The anterior cruciate ligament (ACL) is one of the most commonly injured ligaments of the knee. The incidence of ACL injuries is currently estimated at approximately 200,000 annually, with 100,000 ACL reconstructions performed each year.
In general, the incidence of ACL injury is higher in people who participate in high-risk sports, such as basketball, football, skiing, and soccer.
Approximately 50 percent of ACL injuries occur in combination with damage to the meniscus, articular cartilage, or other ligaments. Additionally, patients may have bruises of the bone beneath the cartilage surface.
It is estimated that 70 percent of ACL injuries occur through non-contact mechanisms while 30 percent result from direct contact with another player or object. The mechanism of injury is often associated with deceleration coupled with cutting, pivoting or sidestepping maneuvers, awkward landings or "out of control" play. Several studies have shown that female athletes have a higher incidence of ACL injury than male athletes in certain sports. It has been proposed that this is due to differences in physical conditioning, muscular strength, and neuromuscular control.
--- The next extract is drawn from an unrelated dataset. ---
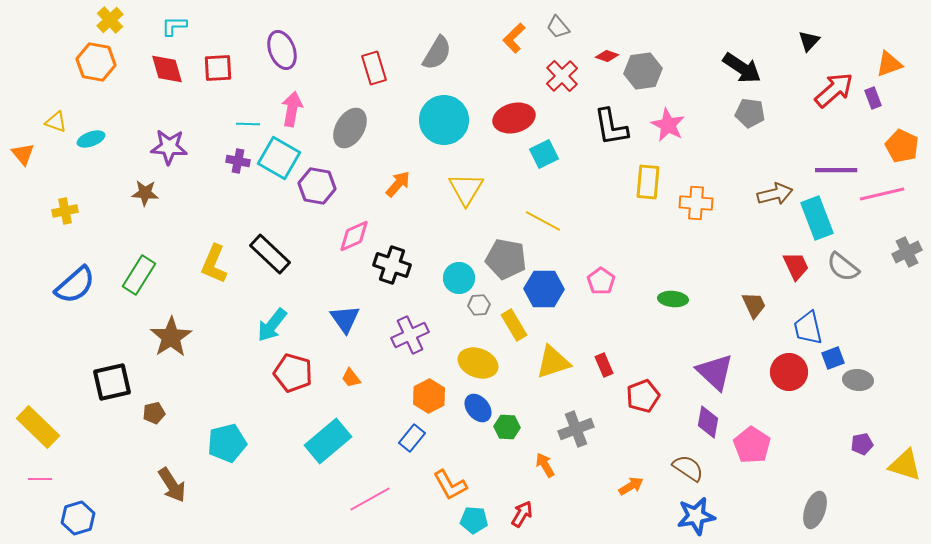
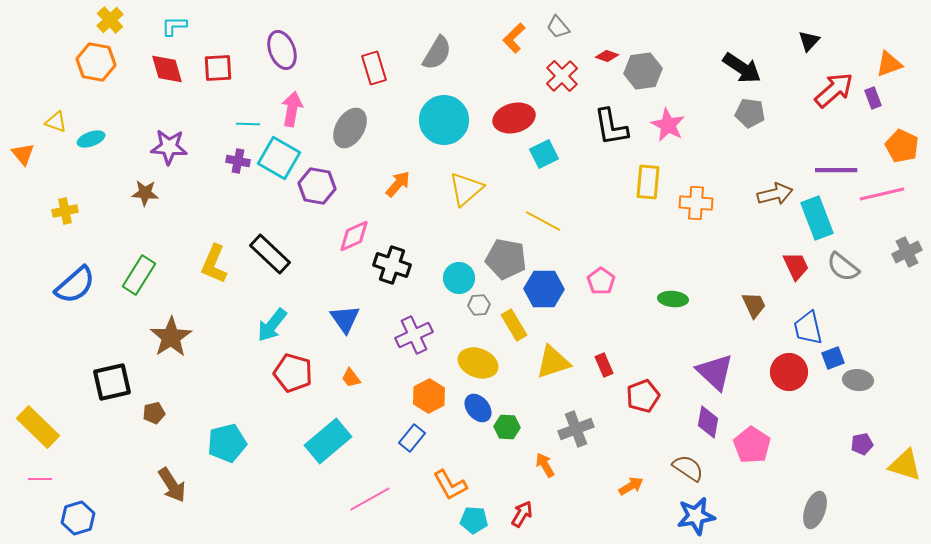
yellow triangle at (466, 189): rotated 18 degrees clockwise
purple cross at (410, 335): moved 4 px right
Other hypothesized causes of this gender-related difference in ACL injury rates include pelvis and lower extremity (leg) alignment, increased ligamentous laxity, and the effects of estrogen on ligament properties.
Immediately after the injury, patients usually experience pain and swelling and the knee feels unstable. Within a few hours after a new ACL injury, patients often have a large amount of knee swelling, a loss of full range of motion, pain or tenderness along the joint line and discomfort while walking.
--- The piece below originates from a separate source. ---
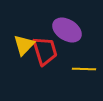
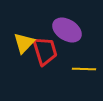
yellow triangle: moved 2 px up
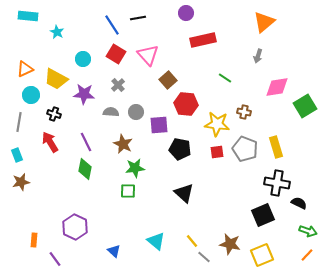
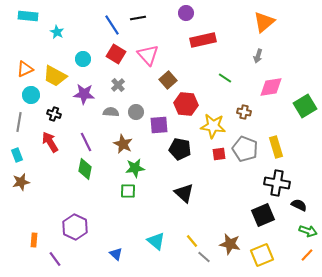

In nonsurgical treatment, progressive physical therapy and rehabilitation can restore the knee to a condition close to its pre-injury state and educate the patient on how to prevent instability. The variable functional disability of the anterior cruciate ligament-deficient knee. This may be supplemented with the use of a hinged knee brace. However, many people who choose not to have surgery may experience secondary injury to the knee due to repetitive instability episodes.
Surgical treatment is usually advised in dealing with combined injuries (ACL tears in combination with other injuries in the knee). However, deciding against surgery is reasonable for select patients. Nonsurgical management of isolated ACL tears is likely to be successful or may be indicated in patients:
With partial tears and no instability symptoms
With complete tears and no symptoms of knee instability during low-demand sports who are willing to give up high-demand sports
Who do light manual work or live sedentary lifestyles
Whose growth plates are still open (children)
Physical therapy is a crucial part of successful ACL surgery, with exercises beginning immediately after the surgery. Much of the success of ACL reconstructive surgery depends on the patient's dedication to rigorous physical therapy. With new surgical techniques and stronger graft fixation, current physical therapy uses an accelerated course of rehabilitation. The goals for rehabilitation of ACL reconstruction include reducing knee swelling, maintaining mobility of the kneecap to prevent anterior knee pain problems, regaining full range of motion of the knee, as well as strengthening the quadriceps and hamstring muscles.
The patient may return to sports when there is no longer pain or swelling, when full knee range of motion has been achieved, and when muscle strength, endurance and functional use of the leg have been fully restored.
The patient's sense of balance and control of the leg must also be restored through exercises designed to improve neuromuscular control. This usually takes four to six months. The use of a functional brace when returning to sports is ideally not needed after a successful ACL reconstruction, but some patients may feel a greater sense of security by wearing one.